Private-housing prices rebounded sharply by 15.8 per cent, easily the highest quarterly rise in more than 25 years. This is aggravated by the decline of housing rentals. Prices dropped by 2.2 per cent despite the third quarter traditionally being the best in terms of number of leases closed, as this is when many expatriates return from their holidays and sign new rental contracts.
Although the overall housing rental trend is down, rentals in some areas have improved and recorded increases in August and September. These increases could partly be due to the large number of expatriates signing new leases in the third quarter. Overseas managerial staff from the integrated resorts would also have signed on during this period.
Rents will go up for some developments due to competition. There are also signs that some tenants are moving to smaller units. This may also lead to rises in some unit types but declines for others.
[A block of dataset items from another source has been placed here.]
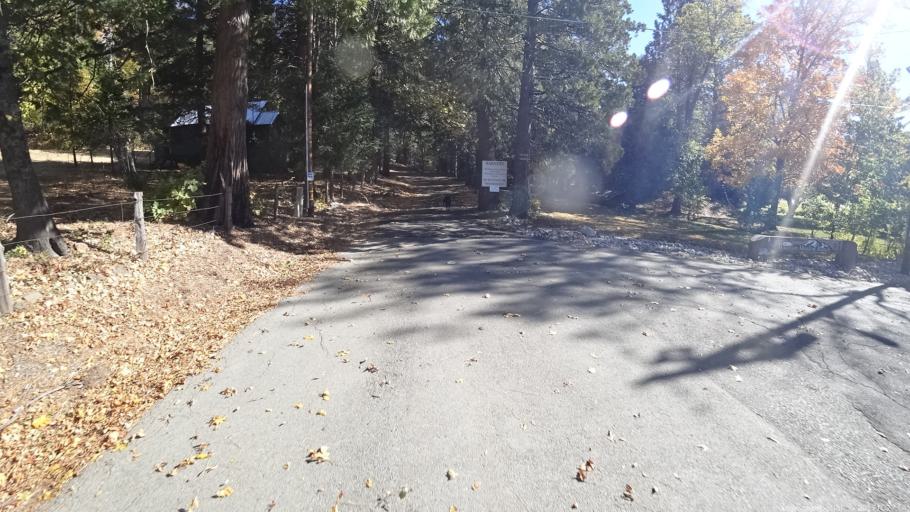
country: US
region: California
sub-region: Shasta County
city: Burney
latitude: 40.8055
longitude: -121.8910
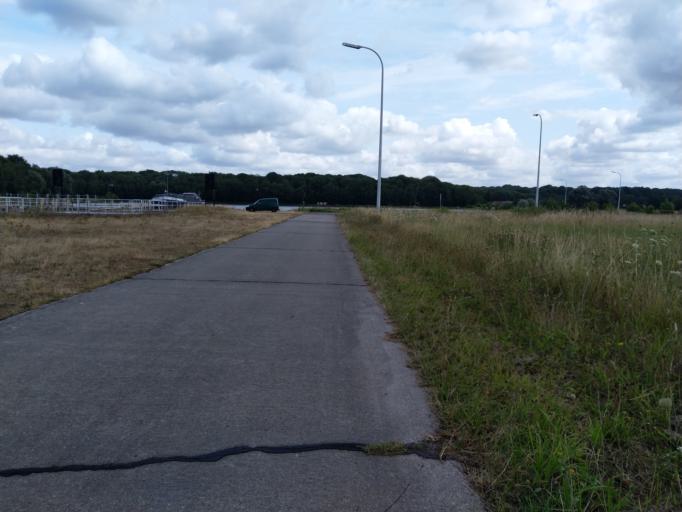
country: BE
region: Wallonia
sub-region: Province du Hainaut
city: Hensies
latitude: 50.4763
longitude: 3.7115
In the third quarter, 921 units were added to the total number of vacant housing units or a growth of 6.6 per cent, as 3,666 units were completed during the quarter – the highest quarterly figure in more than a decade. The last time the market saw any significant growth was in the first quarter of last year, when the number of vacant units grew by 1,728 units or 13.2 per cent.
The number of units completing in the final quarter and next year may not be big – 1,805 for the fourth quarter and 5,737 for the whole of 2010. But the pressure resumes, with 11,667 in 2011 and 12,991 in 2012.
Owner occupiers or investors?
The Singapore private-housing market has traditionally been anchored by owner-occupier purchases, giving stability to prices.
But in 2007 and 2009, the proportion of investors rose significantly. There is no formal information on the actual percentage of investors but a small sample of about 33 cases show investor-purchases at 87.8 per cent of the total, showing an increased downward pressure on housing rentals in the future.
Judging from land prices, which have increased by more than 30 per cent based on the winning bids from five triggered Government sites, housing prices can be expected to rise.
The latest announcement that the Government intends to launch eight housing sites from the confirmed list in the first four months of next year is timely as it helps to increase supply. With ample liquidity and the low cost of funds in the market, it will be awhile before prices begin to drop.
For those still contemplating investing in the property market, recognise the activity for what it is – a high risk, high gain play. It is never a low-risk, high-gain activity.
The writer is the head of research and consultancy at Chesterton Suntec International. The opinions expressed here are his own.